• **TEXT EXTRACT**:
>> BEGIN

- Born: Abū al-Muṭarrif Aḥmad bin Abdallāh bin al-Ḥusayn bin Aḥmad Ibn Amīra al-Makhzūmī 1186 Alzira
- Died: 1258 or 1260 Tunis
- Occupations: Historian, Scholar, Poet
- Employer: Almohad Sultan
- Title: Qadi of Mallorca

Academic work
- Era: Almohad period
- Notable works: Tarij Mayurqa (History of Mallorca)

= Ibn Amira =

Berber Andalusian Scholar and poet

Ibn Amira (ابن عمیرہ)(1186- 1258/60), full name: Abū al-Muṭarrif Aḥmad bin Abdallāh bin al-Ḥusayn bin Aḥmad Ibn Amīra al-Makhzūmī (أبو المطرف أحمد بن عبد الله بن محمد بن الحسين ابن عميرة المخزومي) was a historian, poet, and scholar of law from al-Andalus during the reign of the Almohads. Ibn Amira was Qadi of Mallorca and worked for the Almohad sultan in Valencia and Seville. He moved to modern-day Morocco in 1239/40 (after the fall of Valencia in 1238) and continued to work for the sultan there.

>> END

• **TASK DATA**:
>> BEGIN

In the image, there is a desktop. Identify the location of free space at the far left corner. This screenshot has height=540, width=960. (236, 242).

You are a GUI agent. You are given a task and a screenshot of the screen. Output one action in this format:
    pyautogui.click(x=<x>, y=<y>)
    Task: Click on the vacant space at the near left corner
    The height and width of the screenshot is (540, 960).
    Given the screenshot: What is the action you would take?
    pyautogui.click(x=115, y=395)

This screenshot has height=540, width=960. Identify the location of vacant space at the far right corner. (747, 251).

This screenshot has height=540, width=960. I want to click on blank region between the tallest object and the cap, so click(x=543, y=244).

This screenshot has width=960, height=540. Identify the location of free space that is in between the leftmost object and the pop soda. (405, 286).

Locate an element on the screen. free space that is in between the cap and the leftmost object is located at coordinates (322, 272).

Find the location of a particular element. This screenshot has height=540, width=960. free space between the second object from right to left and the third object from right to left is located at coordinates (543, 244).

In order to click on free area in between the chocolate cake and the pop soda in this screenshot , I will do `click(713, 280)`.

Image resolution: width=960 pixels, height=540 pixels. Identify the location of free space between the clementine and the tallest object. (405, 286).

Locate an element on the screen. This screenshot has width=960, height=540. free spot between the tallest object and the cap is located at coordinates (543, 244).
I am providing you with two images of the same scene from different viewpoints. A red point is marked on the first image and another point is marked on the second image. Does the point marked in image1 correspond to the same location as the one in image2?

>> END

• **SET TASK A**: In the text on Ibn Amira, which office did he hold in Mallorca?
• **SET TASK B**: Copy out the entries verbatim, everything from the line containing "This screenshot has height=540, width=960. I want" down to the line containing "This screenshot has width=960, height=540. Identify", both included.

• **WRITTEN SOLUTION A**: Qadi of Mallorca.

• **WRITTEN SOLUTION B**:
This screenshot has height=540, width=960. I want to click on blank region between the tallest object and the cap, so click(x=543, y=244).

This screenshot has width=960, height=540. Identify the location of free space that is in between the leftmost object and the pop soda. (405, 286).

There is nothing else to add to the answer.